■ **Study questions**
1. Answer the following from the article on the molar heat capacity of liquid water:
(a) How much energy does the article say liquid water needs to warm 1 mole by 1 K near room temperature at constant pressure?
(b) Which value does the article say is usually wanted for liquids in open containers?
(c) In what unit does the article express the heat q?
2. List every everyday situation that the article on the molar heat capacity of liquid water gives as an example of a temperature change.
3. Continue the article on the molar heat capacity of liquid water from the point where it stops.

■ **Source extract**

--- START ---

What Is the Molar Heat Capacity of Liquid Water? | The Number Behind Heat Math

Liquid water needs about 75.3 J to warm 1 mole by 1 K near room temperature at constant pressure.

Molar heat capacity sounds abstract until you try to put numbers on a temperature change. A beaker warming on a hot plate, a water bath drifting a few degrees, a reaction that dumps heat into its surroundings—those all turn into the same question: how much energy matches a given ΔT?

This piece gives you the value used most often, explains what it means, and shows clean setups you can reuse. No fluff. Just the parts that stop wrong answers.

Molar heat capacity of liquid water with units and meaning

Molar heat capacity tells you how much heat q it takes to raise the temperature of one mole of a substance by one kelvin (or one degree Celsius). For liquids in open containers, the constant-pressure value, C_p,m, is the one you usually want.

The working equation is simple:

q = n · C_p,m · ΔT

• q: heat in joules (J)
• n: amount in moles (mol)

--- END ---

■ **Data shown**

--- START ---

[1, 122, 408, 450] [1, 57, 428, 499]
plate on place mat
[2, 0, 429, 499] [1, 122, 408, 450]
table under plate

--- END ---

■ **Results in order**
1.
(a) About 75.3 J.
(b) The constant-pressure value, C_p,m.
(c) Joules (J).

2.
- A beaker warming on a hot plate
- A water bath drifting a few degrees
- A reaction that dumps heat into its surroundings

3.
• C_p,m: J/mol·K
• ΔT: temperature change in K or °C

Kelvin and Celsius changes match numerically. A rise of 12 °C is a rise of 12 K. That means you can keep your thermometer readings in °C while still using J/mol·K, as long as you use a change, not an absolute temperature.

What Is the Molar Heat Capacity of Liquid Water?

Near 25 °C (298.15 K) and close to 1 bar, the molar heat capacity of liquid water at constant pressure is about 75.3 J/mol·K. This sits close to the value you get by converting the familiar specific heat of water near room temperature (about 4.18 J/g·K) into molar units using water’s molar mass (18.015 g/mol).

If you want a standards-backed reference for values across temperatures, NIST publishes liquid-phase heat-capacity data and equations for water. You can grab a value that matches your temperature range from NIST Chemistry WebBook liquid heat capacity data for water.

Constant pressure vs constant volume

You may also see C_v,m, the constant-volume molar heat capacity. For liquids, C_p,m and C_v,m are close because liquids expand only a little when heated. Bench-top problems nearly always mean C_p,m.

Why the value is high on a molar basis

Many simple solids sit near 20–30 J/mol·K. Liquid water is closer to 75 J/mol·K, so a mole of water can absorb more heat per degree of warming. In plain terms, it tends to change temperature more slowly than many materials for the same heat input.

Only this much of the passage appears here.